> **Text shown**:
=== Section Start ===

Figure 4. Tunneling and vascular mimicry by MC/Mph in Matrigel plugs in vivo

A. Mph-lined, capillary-like structures (arrows) detected at 1 week in a Matrigel plug in a Tie2-βgal mouse (no Tie2-βgal⁺ cells present). Note the branching (arrowheads), and that the cells in the lumen are F4/80⁺. Insert: Enlargement of the F4/80⁺ cell marked with dashed lines, showing a lumen-like vacuole and a low-density tunnel in Matrigel (arrowhead). B. Negative control for the F4/80 immunostaining (omission of the primary antibody). Cell columns line a collagen bundle cut longitudinally, visible in the background of this phase contrast micrograph (arrow). In this field, a Tie2-ßgal⁺ progenitor cell (light blue) is wrapped by another cell (arrowhead). Counterstaining is with hematoxylin. Original magnifications: A-B, ×120. (From Anghelina et al., AJP, 2006). C. Peripheral blood CD14⁺ cells (green, visualized by reaction to anti-human nuclear antigen) isolated from a diabetic patient injected within the vitreous of a mouse that had STZ-induced diabetes for 11 months show vascular association with presumably damaged capillaries. Original magnification: ×20.

=== Section End ===

> **Task prompt**:
Please state how long the mouse in panel C of the figure caption had STZ-induced diabetes. You won't need the lines that come next.

> **Records supplied**:
=== Section Start ===

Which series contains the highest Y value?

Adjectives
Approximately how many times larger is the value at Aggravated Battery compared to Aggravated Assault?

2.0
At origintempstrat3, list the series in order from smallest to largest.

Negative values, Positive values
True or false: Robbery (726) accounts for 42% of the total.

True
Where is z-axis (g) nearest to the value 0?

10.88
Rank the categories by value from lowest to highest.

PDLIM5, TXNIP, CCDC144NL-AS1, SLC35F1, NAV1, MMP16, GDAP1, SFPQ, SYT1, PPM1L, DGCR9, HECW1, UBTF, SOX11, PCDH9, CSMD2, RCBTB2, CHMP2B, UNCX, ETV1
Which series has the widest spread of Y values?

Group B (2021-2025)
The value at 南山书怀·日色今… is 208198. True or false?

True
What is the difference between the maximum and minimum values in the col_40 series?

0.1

=== Section End ===

> **Output of the task**:
11 months.